▸ Stored dataset items
BEGIN

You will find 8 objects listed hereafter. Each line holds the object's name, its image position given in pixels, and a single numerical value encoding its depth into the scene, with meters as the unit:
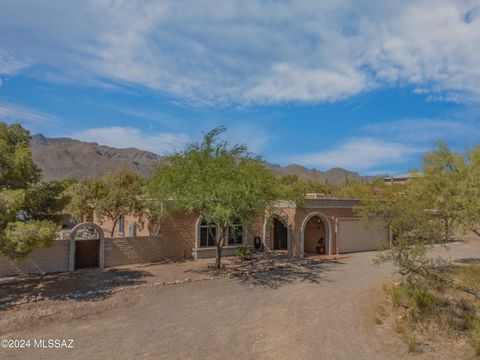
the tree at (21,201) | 11.51
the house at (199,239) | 16.94
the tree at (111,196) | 21.11
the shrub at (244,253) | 20.95
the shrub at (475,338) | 9.24
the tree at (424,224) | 11.43
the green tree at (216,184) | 15.68
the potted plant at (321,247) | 24.39
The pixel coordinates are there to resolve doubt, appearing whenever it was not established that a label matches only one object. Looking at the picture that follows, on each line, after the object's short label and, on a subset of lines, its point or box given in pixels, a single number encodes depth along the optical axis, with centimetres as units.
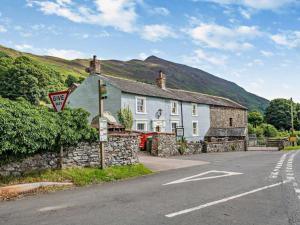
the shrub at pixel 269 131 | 7038
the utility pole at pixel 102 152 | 1357
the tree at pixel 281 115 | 9106
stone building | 3209
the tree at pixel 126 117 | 3050
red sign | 1159
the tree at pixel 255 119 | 9044
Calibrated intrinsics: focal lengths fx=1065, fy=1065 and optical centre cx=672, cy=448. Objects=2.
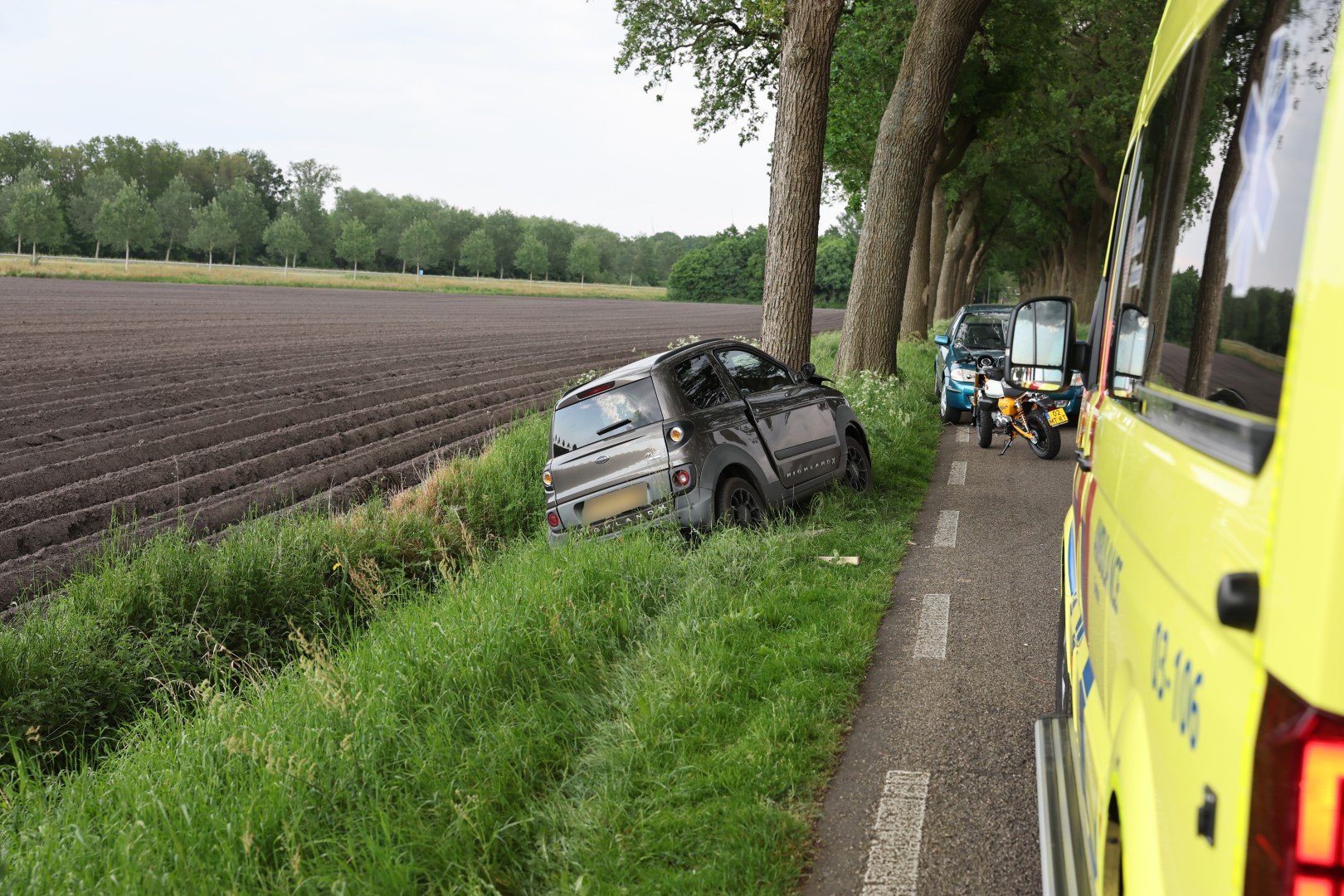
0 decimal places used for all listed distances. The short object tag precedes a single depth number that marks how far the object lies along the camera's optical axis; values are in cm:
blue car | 1573
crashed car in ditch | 813
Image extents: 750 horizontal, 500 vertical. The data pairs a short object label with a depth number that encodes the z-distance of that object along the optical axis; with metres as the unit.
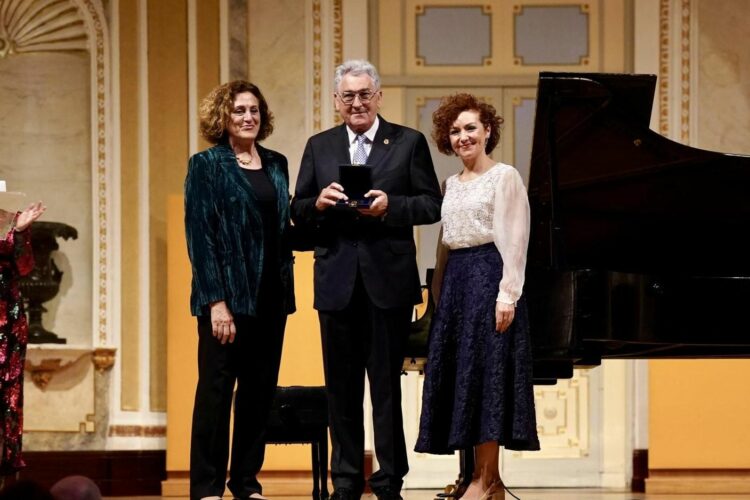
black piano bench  9.84
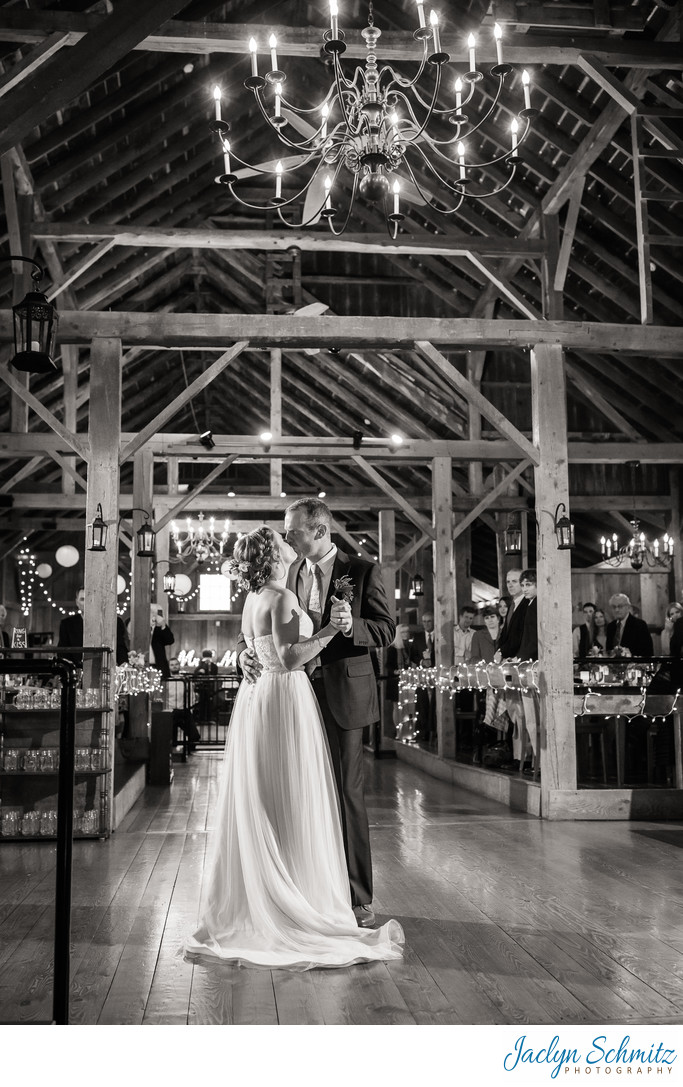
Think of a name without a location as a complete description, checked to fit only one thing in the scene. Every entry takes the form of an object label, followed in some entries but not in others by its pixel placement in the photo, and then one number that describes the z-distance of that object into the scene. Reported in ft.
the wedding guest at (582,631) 35.78
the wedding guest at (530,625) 25.41
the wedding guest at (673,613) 29.14
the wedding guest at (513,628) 26.23
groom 13.12
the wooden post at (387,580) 41.83
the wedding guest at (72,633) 30.53
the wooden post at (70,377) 39.14
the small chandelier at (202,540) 59.16
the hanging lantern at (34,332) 15.49
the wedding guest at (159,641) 39.14
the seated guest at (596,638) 35.04
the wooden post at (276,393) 42.27
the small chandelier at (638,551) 43.24
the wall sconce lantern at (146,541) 36.81
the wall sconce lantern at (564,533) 23.42
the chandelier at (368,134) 15.62
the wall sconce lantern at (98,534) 22.58
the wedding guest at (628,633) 29.44
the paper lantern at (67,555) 59.88
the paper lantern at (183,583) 63.77
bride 11.68
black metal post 8.54
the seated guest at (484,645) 33.63
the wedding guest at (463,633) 36.52
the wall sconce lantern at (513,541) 35.45
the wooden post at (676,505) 49.42
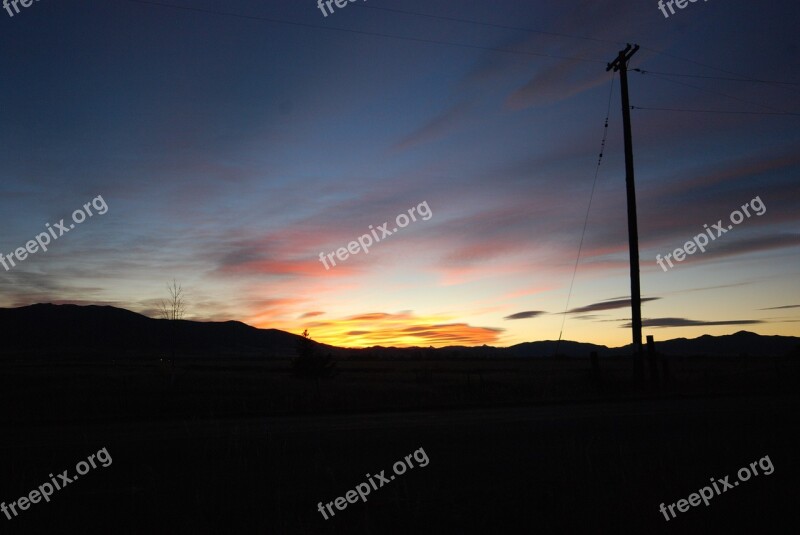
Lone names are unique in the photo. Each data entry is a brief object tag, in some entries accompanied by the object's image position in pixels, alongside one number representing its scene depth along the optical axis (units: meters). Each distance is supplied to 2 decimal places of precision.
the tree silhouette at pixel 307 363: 37.94
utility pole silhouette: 23.81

END

▸ Exercise brief
Print exactly the lines from the first line of the records above through the line containing "the tree at pixel 126 117 | 3050", leaving out the pictures.

▸ Answer for the task
You will find 8 objects listed hereafter. Each line holds the object's name, its image position given in pixels, and a single numerical value encoding its depth into the scene, with meters as the unit:
the tree at (21,201) | 11.51
the house at (199,239) | 16.94
the tree at (111,196) | 21.11
the shrub at (244,253) | 20.95
the shrub at (475,338) | 9.24
the tree at (424,224) | 11.43
the green tree at (216,184) | 15.68
the potted plant at (321,247) | 24.39
The pixel coordinates are there to resolve doubt, appearing whenever it was not established that a label matches only one object. Looking at the picture that follows, on each line, after the object's short label and, on a subset of lines, its point or box given in pixels, a single number encodes depth along the optical axis, with centimetres as units.
the shrub at pixel 269 131 | 7038
the utility pole at pixel 102 152 | 1357
the tree at pixel 281 115 | 9106
stone building | 3209
the tree at pixel 126 117 | 3050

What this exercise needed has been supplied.